En premier lieu, il faudrait agir en amont, afin d’éviter que les personnes âgées ne doivent se rendre en prison, parce que c’est vraiment le lieu le moins adapté pour elles… Les addictions devraient notamment être mieux soignées, cela réduirait la criminalité qui y est liée. La précarité, qui n’est pas toujours détectée par les services sociaux, conduit également à commettre des actes illégaux. Ensuite, plus concrètement, il s’agit de créer des places adaptées pour les personnes incarcérées. Aujourd’hui, quand une personne détenue devient dépendante ou a besoin de soins intermédiaires, elle est fréquemment hospitalisée. Bien souvent, les places en unité spéciale étant indisponibles, la personne doit rester en prison où les choses deviennent très vite compliquées. Imaginez une personne qui ne peut pas se laver seule. Est-ce à un-e autre détenu-e de l’aider? La création de places intermédiaires pourrait être financée par la réduction des coûts en matière de sécurité. En effet, une personne âgée est généralement moins violente, elle manque de force, elle ne peut plus courir, etc. Il faut toutefois veiller à inclure les seniors en détention dans les décisions d’aménagement. Nos études ont montré une variabilité des souhaits et il faut tenir compte des besoins individuels si on veut éviter des troubles psychiatriques.
Y a-t-il lieu d’alléger les peines pour les personnes âgées ou de leur proposer l’exécution de leur peine sous surveillance électronique?
Ce sont des possibilités que je recommande. Une journée en prison coûte cher et il pourrait être bénéfique de trouver d’autres solutions pour les personnes âgées tout en tenant évidemment compte de leur dangerosité. Dans le passé, nous avions une maxime: «Personne ne meurt en prison.» Nous faisions des évaluations et, quand les conditions le permettaient, les autorités trouvaient des solutions. Mais à cause des affaires «Adeline» à Genève et «Marie» dans le canton de Vaud – des jeunes femmes assassinées par des détenus en permission –, on trouve rarement des juges qui acceptent de prendre ce risque. C’est une évolution que je regrette vraiment.
Aujourd’hui, il y a donc des personnes qui terminent leur existence en détention. Comment la prison peut-elle leur accorder une fin de vie digne?
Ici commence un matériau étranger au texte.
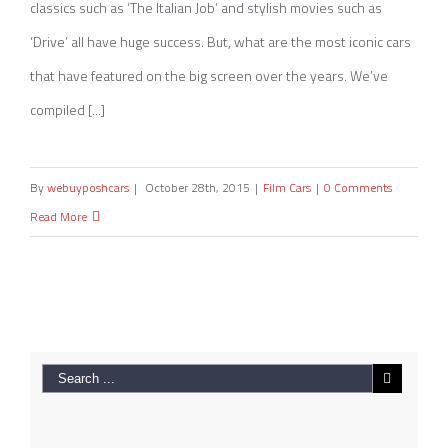
classics such as ‘The Italian Job’ and stylish movies such as
‘Drive’ all have huge success. But, what are the most iconic cars
that have featured on the big screen over the years. We’ve
compiled [...]
By
webuyposhcars
|
October 28th, 2015
|
Film Cars
|
0 Comments
Read More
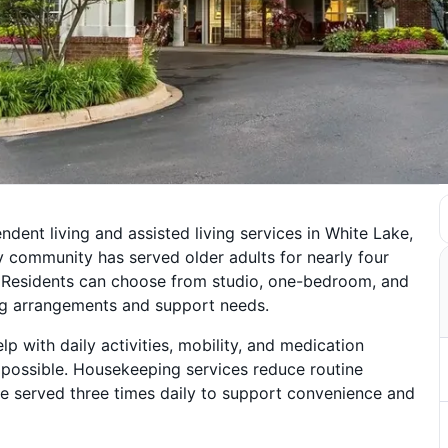
dent living and assisted living services in White Lake,
 community has served older adults for nearly four
. Residents can choose from studio, one-bedroom, and
ng arrangements and support needs.
p with daily activities, mobility, and medication
possible. Housekeeping services reduce routine
re served three times daily to support convenience and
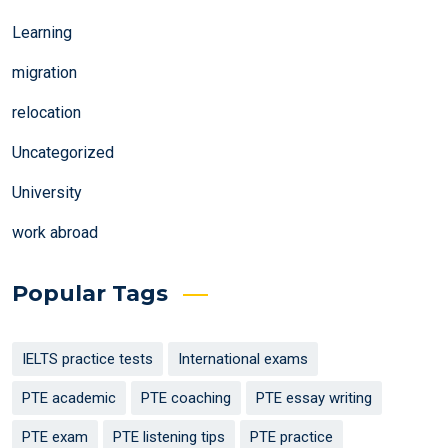
Learning
migration
relocation
Uncategorized
University
work abroad
Popular Tags
IELTS practice tests
International exams
PTE academic
PTE coaching
PTE essay writing
PTE exam
PTE listening tips
PTE practice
Bien que les personnels des prisons essayent de faire au mieux, ils ne sont pas équipés pour faire face à la fin de vie. Dans la plupart des cas, les personnes meurent à l’hôpital. En effet, les traitements antidouleur sont ingérables en prison où il y a déjà beaucoup de problèmes liés au trafic de drogue. De plus, il est très difficile pour les institutions pénitentiaires de recourir à des infirmières «à domicile» comme cela se fait à l’extérieur. Les préjugés relatifs à la prison ont pour conséquence que les services dédiés refusent très souvent d’y intervenir, l’accès y étant, de plus, particulièrement compliqué. Il est aussi très difficile de fournir le soutien spirituel dont ces personnes pourraient avoir besoin.